Here are the specifically conservative achievements:

  • In the landmark case of District of Columbia v. Heller, Cruz assembled a coalition of 31 states in defense of the principle that the 2nd Amendment guarantees an individual right to keep and bear arms
  • Presented oral arguments before the United States Court of Appeals for the District of Columbia Circuit
  • Defended the Ten Commandments monument on the Texas State Capitol grounds,
  • Defended the recitation of the Pledge of Allegiance in public schools
  • Defended the State of Texas against an attempt by the International Court of Justice to re-open the criminal convictions of 51 murderers on death row throughout the United States

He’s 5 for 9 arguing cases before the Supreme Court. Cruz knows how to convince liberal scholars to come over to his side. That’s what he enjoys – persuading people who disagree with him.

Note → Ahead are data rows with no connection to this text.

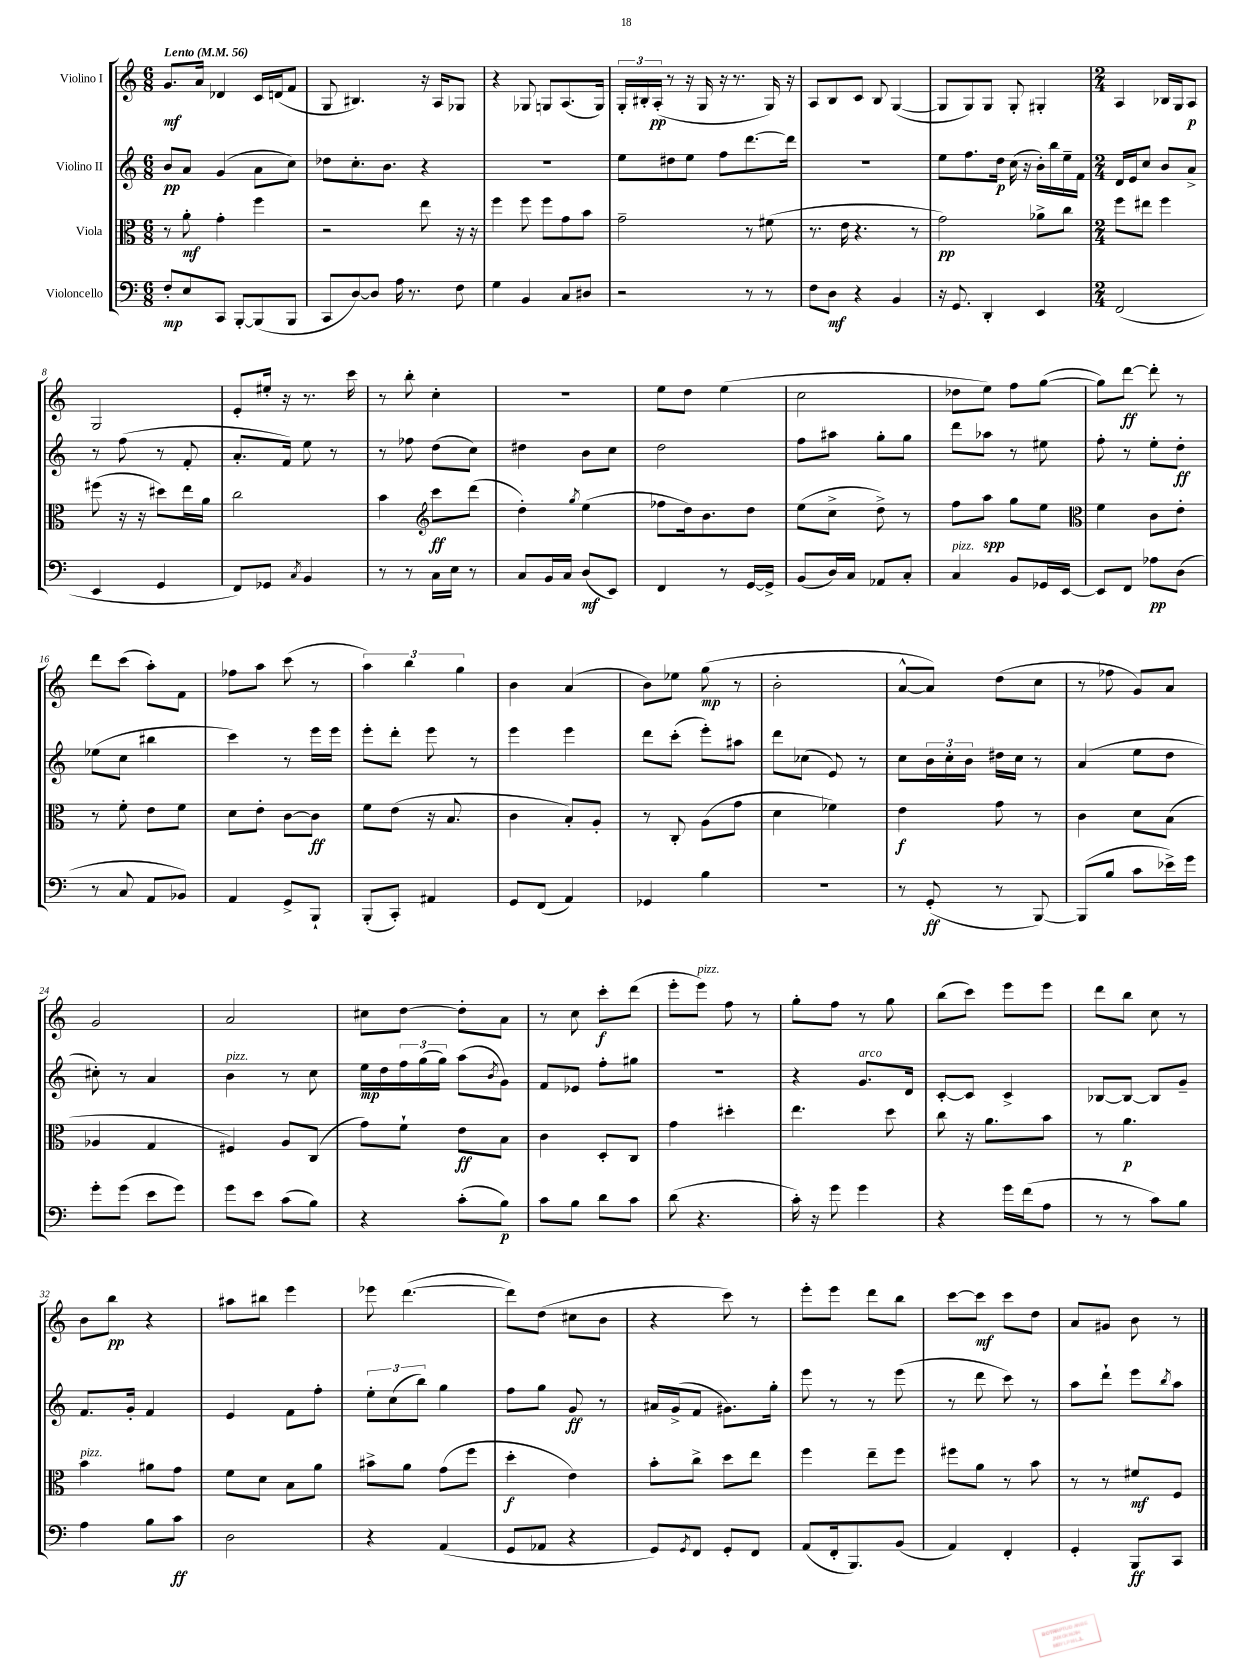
<<
\new StaffGroup <<
\new Staff = "s0" \with { instrumentName = "Violino I" } {
    \clef treble \key c \major \numericTimeSignature \time 6/8 \tempo "Lento" 4 = 56
    g'8.\mf a'16 des'4 c'16 d'16( f'8 |
    g8 bis4.) r16 a16 ges8 |
    r4 ges8 g8 a8.( g16) |
    \tuplet 3/2 { g16-. bis16-. a16-.\pp( } r8 r16 g16 r16 r8. g16) r16 |
    a8 b8 c'8 b8 g4~( |
    g8 g8) g8 g8-. gis4-. |
    \numericTimeSignature \time 2/4 a4 bes16 g16 a8\p |
    g2 |
    e'8-. eis''16-. r16 r8. c'''16 |
    r8 b''8-. c''4-. |
    r2 |
    e''8 d''8 e''4( |
    c''2 |
    des''8 e''8) f''8 g''8~( |
    g''8) d'''8~\ff d'''8-. r8 |
    d'''8 c'''8( a''8-.) f'8 |
    fes''8 a''8 c'''8( r8 |
    \tuplet 3/2 { a''4) b''4 g''4 } |
    b'4 a'4( |
    b'8) ees''8 g''8\mp( r8 |
    b'2-. |
    a'8~-^ a'8) d''8( c''8 |
    r8 fes''8 g'8) a'8 |
    g'2 |
    a'2 |
    cis''8 d''8~ d''8-. a'8 |
    r8 c''8 c'''8-.\f d'''8( |
    e'''8-. e'''8^\markup { \italic "pizz." }) f''8 r8 |
    g''8-. f''8 r8 g''8 |
    b''8( c'''8) e'''8 e'''8 |
    d'''8 b''8 c''8 r8 |
    b'8 b''8\pp r4 |
    ais''8 bis''8 e'''4 |
    ees'''8 d'''4.~( |
    d'''8) d''8( cis''8 b'8 |
    r4 c'''8) r8 |
    e'''8-. e'''8 d'''8 b''8 |
    c'''8~ c'''8\mf c'''8 d''8 |
    a'8 gis'8 b'8 r8 \bar "|." |
}
\new Staff = "s1" \with { instrumentName = "Violino II" } {
    \clef treble \key c \major \numericTimeSignature \time 6/8
    b'8\pp a'8 g'4( a'8 c''8) |
    des''8 c''8.-. b'8. r4 |
    R2. |
    e''8 dis''8 e''8 f''8 d'''8.~ d'''16 |
    R2. |
    e''8 f''8. d''16\p c''16( r16 b'16-.) b''16 e''16-- f'16 |
    \numericTimeSignature \time 2/4 d'16 e'16 c''8 b'8 a'8-> |
    r8 f''8( r8 f'8-. |
    a'8.-. f'16) e''8 r8 |
    r8 fes''8 d''8( c''8) |
    dis''4 b'8 c''8 |
    d''2 |
    f''8 ais''8 g''8-. g''8 |
    d'''8 aes''8 r8 eis''8 |
    f''8-. r8 e''8-. d''8-.\ff |
    ees''8( c''8 bis''4 |
    c'''4) r8 e'''16 e'''16 |
    e'''8-. d'''8-. e'''8 r8 |
    e'''4 e'''4 |
    d'''8 c'''8-.( e'''8-.) ais''8 |
    d'''8 ces''8( e'8) r8 |
    c''8 \tuplet 3/2 { b'16 c''16-. b'16 } dis''16 c''16 r8 |
    a'4( e''8 d''8 |
    cis''8-.) r8 a'4 |
    b'4^\markup { \italic "pizz." } r8 c''8 |
    e''16\mp d''16 \tuplet 3/2 { f''16 g''16( g''16) } a''8( \acciaccatura { b'8 } g'8) |
    f'8 ees'8 f''8-. gis''8 |
    r2 |
    r4 g'8.^\markup { \italic "arco" } d'16 |
    c'8~-. c'8 c'4-> |
    bes8~ bes8~ bes8 g'8-- |
    f'8. g'16-. f'4 |
    e'4 f'8 f''8-. |
    \tuplet 3/2 { e''8-. c''8( b''8) } g''4 |
    f''8 g''8 g'8\ff r8 |
    ais'16 g'16->( f'8 gis'8.) g''16-. |
    e'''8 r8 r8 e'''8( |
    r8 d'''8 c'''8) r8 |
    a''8 d'''8-! e'''8 \acciaccatura { b''8 } a''8 \bar "|." |
}
\new Staff = "s2" \with { instrumentName = "Viola" } {
    \clef alto \key c \major \numericTimeSignature \time 6/8
    r8 a'8-.\mf g'4-. f''4 |
    r2 e''8 r16 r16 |
    f''4 f''8 f''8 g'8 b'8 |
    g'2-- r8 fis'8( |
    r8. e'16 r4. r8 |
    g'2\pp) aes'8-> c''8 |
    \numericTimeSignature \time 2/4 f''8 eis''8 f''4 |
    fis''8( r16 r16 dis''8) e''16 a'16 |
    c''2 |
    b'4 \clef treble c'''8\ff d'''8( |
    d''4-.) \acciaccatura { g''8 } e''4( |
    fes''8 d''16) b'8. d''8 |
    e''8( c''8-> d''8->) r8 |
    f''8 a''8\spp g''8 e''8 |
    \clef alto f'4 c'8 e'8-. |
    r8 f'8-. e'8 f'8 |
    d'8 e'8-. c'8~ c'8\ff |
    f'8 e'8( r16 b8. |
    c'4 b8-.) a8-. |
    r8 c8-. a8( g'8 |
    d'4 fes'4) |
    e'4\f g'8 r8 |
    c'4 d'8 b8( |
    aes4 g4 |
    fis4) a8 c8( |
    g'8) f'8-! e'8\ff b8 |
    c'4 d8-. c8 |
    g'4 dis''4-. |
    e''4. d''8 |
    c''8 r16 a'8. b'8 |
    r8 a'4.\p |
    b'4^\markup { \italic "pizz." } ais'8 g'8 |
    f'8 d'8 b8 a'8 |
    bis'8-> a'8 g'8( f''8 |
    d''4-.\f e'4) |
    b'8-. c''8-> d''8 e''8 |
    f''4 e''8-- f''8 |
    fis''8 a'8 r8 b'8 |
    r8 r8 fis'8\mf f8 \bar "|." |
}
\new Staff = "s3" \with { instrumentName = "Violoncello" } {
    \clef bass \key c \major \numericTimeSignature \time 6/8
    f8-.\mp e8 c,8 b,,8~-. b,,8( b,,8 |
    c,8 d8~) d8 a16 r8. f8 |
    g4 b,4 c8 dis8 |
    r2 r8 r8 |
    f8 d8\mf r4 b,4 |
    r16 g,8. d,4-. e,4 |
    \numericTimeSignature \time 2/4 f,2( |
    e,4 g,4 |
    f,8) ges,8 \acciaccatura { c8 } b,4 |
    r8 r8 c16 e16 r8 |
    c8 b,16 c16 d8\mf( e,8) |
    f,4 r8 g,16~ g,16-> |
    b,8( d16) c16 aes,8 c8-. |
    c4^\markup { \italic "pizz." } b,8 ges,16 e,16~ |
    e,8 f,8 aes8\pp d8( |
    r8 c8 a,8 bes,8) |
    a,4 g,8-> b,,8-! |
    b,,8-.( c,8-.) ais,4 |
    g,8 f,8( a,4) |
    ges,4 b4 |
    R2 |
    r8 g,8-.\ff( r8 b,,8~) |
    b,,8( b8 c'8 ees'16->) g'16 |
    g'8-. g'8( e'8 g'8) |
    g'8 e'8 c'8( b8) |
    r4 c'8-.( b8\p) |
    c'8 b8 d'8 c'8 |
    d'8( r4. |
    c'16-.) r16 g'8 g'4 |
    r4 g'16 f'16( a8 |
    r8 r8 c'8) b8 |
    a4 b8 c'8\ff |
    d2 |
    r4 a,4( |
    g,8 aes,8 r4 |
    g,8) \acciaccatura { g,8 } f,8 g,8-. f,8 |
    a,8( f,16-. b,,8.) b,8( |
    a,4) f,4-. |
    g,4-. b,,8\ff c,8 \bar "|." |
}
>>
>>
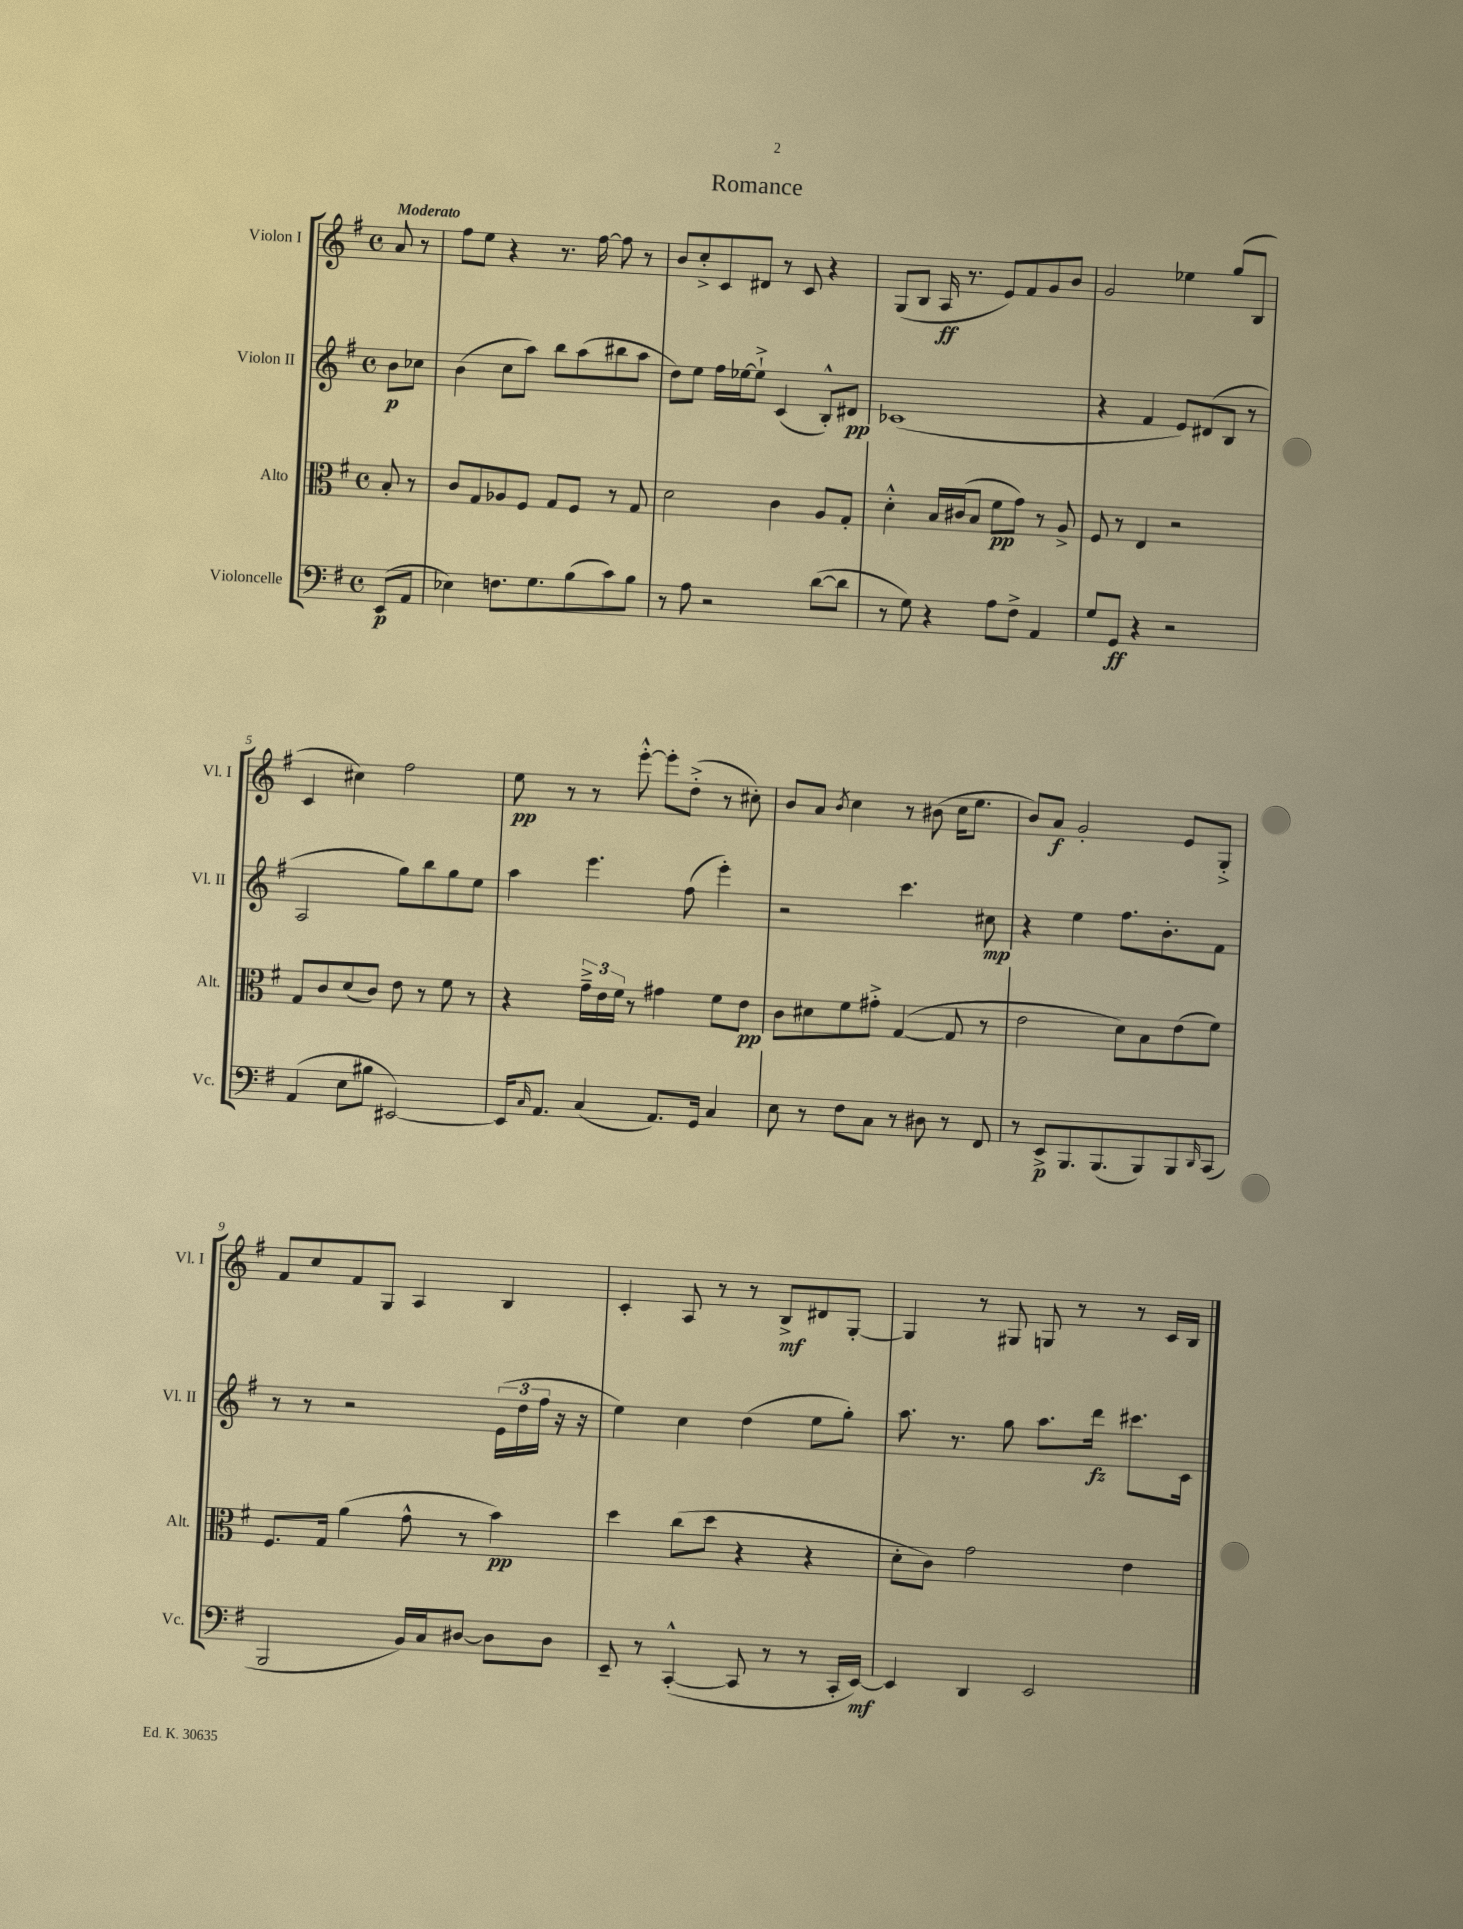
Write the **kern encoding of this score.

**kern	**kern	**kern	**kern
*staff4	*staff3	*staff2	*staff1
*clefF4	*clefC3	*clefG2	*clefG2
*k[f#]	*k[f#]	*k[f#]	*k[f#]
*M4/4	*M4/4	*M4/4	*M4/4
*met(c)	*met(c)	*met(c)	*met(c)
(8EE/L	8B'/	8b\L	8a/
8AA/J	8r	8cc-\J	8r
=	=	=	=
4E-\)	8c/L	(4b\	8ff#\L
.	8G/	.	8ee\J
8.F\L	8A-/	8cc\L	4r
.	8F#/J	8aa\J)	.
8.G\	.	.	.
.	8G/L	8bb\L	8.r
(8B\	8F#/J	(8aa\	.
.	.	.	[16ff#\
8c\)	8r	8bb#\	8ff#\]
8B\J	8G/	8aa\J	8r
=	=	=	=
8r	2d\	8dd\L)	8b/L
8A\	.	8ee\J	8cc'^/
2r	.	16ff#\LL	8c/
.	.	[16ee-\J	.
.	.	8ee-`^\]J	8d#/J
.	4c\	(4c/	8r
.	.	.	8c/
([8d\L	8A/L	8B'^^/L)	4r
8d\]J	8G'/J	8d#/J	.
=	=	=	=
8r	4d'^^\	(1c-	(8G/L
8G\)	.	.	8B/J
4r	16B/LL	.	16A/
.	(16c#/J	.	8.r
.	8B/J	.	.
8A\L	8f#\L	.	8e/L)
8F#^\J	8g\J)	.	8f#/
4AA/	8r	.	8g/
.	8A^/	.	8b/J
=	=	=	=
8G/L	8F#/	4r	2g/
8GG/J	8r	.	.
4r	4E/	4f#/	.
2r	2r	8e/L)	4ee-\
.	.	(8d#/	.
.	.	8B/J	(8gg/L
.	.	8r	8B/J
=	=	=	=
(4AA/	8G/L	2A/	4c/
.	8c/	.	.
8E\L	(8d/	.	4cc#\)
8B#\J	8c/J)	.	.
[2EE#/)	8e\	8gg\L)	2ff#\
.	8r	8bb\	.
.	8f#\	8gg\	.
.	8r	8ee\J	.
=	=	=	=
16EE#/]LK	4r	4aa\	8ee\
16qqC/	.	.	.
8.AA/J	.	.	.
.	.	.	8r
(4C/	24g~^\LL	4.eee\	8r
.	24e\	.	.
.	24f#\JJ	.	.
.	8r	.	[8eee'^^\
8.AA/L)	4g#\	.	8eee'\]L
.	.	(8ff#\	(8dd'^\J
16GG/Jk	.	.	.
4C/	8f#\L	4eee'\)	8r
.	8e\J	.	8cc#'\)
=	=	=	=
8E\	8c\L	2r	8b/L
8r	8d#\	.	8a/J
.	.	.	8qb/
8F#\L	8f#\	.	4cc\
8C\J	8g#'^\J	.	.
8r	([4G/	4.ccc\	8r
8D#\	.	.	(8b#\
8r	8G/]	.	16cc\LK
.	.	.	8.ee\J
8FF#/	8r	8cc#\	.
=	=	=	=
8r	2e\	4r	8b/L)
8EE^/L	.	.	8a/J
8.BBB/	.	4ee\	2g'/
(8.BBB/	.	.	.
.	8d\L)	8.ff#\L	.
8BBB/)	8B\	.	.
.	.	8.b'\	.
8BBB/	(8e\	.	8e/L
16qqDD/	.	.	.
(8CC/J	8f#\J)	8f#\J	8G'^/J
=	=	=	=
2BBB/	8.F#/L	8r	8f#/L
.	.	8r	8cc/
.	16G/Jk	.	.
.	(4a\	2r	8f#/
.	.	.	8G/J
16BB/LL)	8g^^\	.	4A/
16C/J	.	.	.
[8D#/J	8r	.	.
8D#\]L	4b\)	(24e\LL	4B/
.	.	24dd\	.
.	.	24ff#\JJ	.
8D#\J	.	16r	.
.	.	16r	.
=	=	=	=
8EE~/	4dd\	4ee\)	4c'/
8r	.	.	.
([4CC'^^/	(8cc\L	4cc\	8A/
.	8dd\J	.	8r
8CC/]	4r	(4dd\	8r
8r	.	.	8B^/L
8r	4r	8ee\L	8d#/
16CC'/LL	.	8gg'\J)	[8G'/J
[16EE/JJ)	.	.	.
=	=	=	=
4EE/]	8d'\L	8.aa\	4G/]
.	8c\J)	.	.
.	.	8.r	.
4DD/	2g\	.	8r
.	.	8gg\	8G#/
2EE/	.	8.aa\L	8G/
.	.	.	8r
.	.	16ddd\Jk	.
.	4e\	8.ccc#\L	8r
.	.	.	16c/LL
.	.	16c\Jk	16B/JJ
==	==	==	==
*-	*-	*-	*-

Here’s some of the legislation he introduced:

  • ObamaCare Repeal Act
  • Disarm Criminals and Protect Communities Act
  • Defund Obamacare Act of 2013
  • A bill to amend the National Voter Registration Act of 1993 to permit States to require proof of citizenship for registration to vote in elections for Federal office
  • State Marriage Defense Act of 2014
  • A bill to amend title 18, United States Code, to prohibit the intentional discrimination of a person or organization by an employee of the Internal Revenue Service
  • A bill to prohibit the Department of the Treasury from assigning tax statuses to organizations based on their political beliefs and activities
  • American Energy Renaissance Act of 2014
  • A bill to deny admission to the United States to any representative to the United Nations who has been found to have been engaged in espionage activities or a terrorist activity against the United States and poses a threat to United States national security interests
  • SuperPAC Elimination Act of 2014
  • Free All Speech Act of 2014
  • A bill to prevent the expansion of the Deferred Action for Childhood Arrivals program unlawfully created by Executive memorandum on August 15, 2012
  • Sanction Iran, Safeguard America Act of 2014

And he has gotten more legislation passed than Marco Rubio in the Senate:

Laws enacted per year in Congress
Laws enacted per year in Congress

He has done something to address so many of the things I’ve been writing about on this blog – voter fraud, IRS discriminating against conservatives, etc. I am a Cruz supporter because I like Cruz, not because I oppose Trump and Rubio.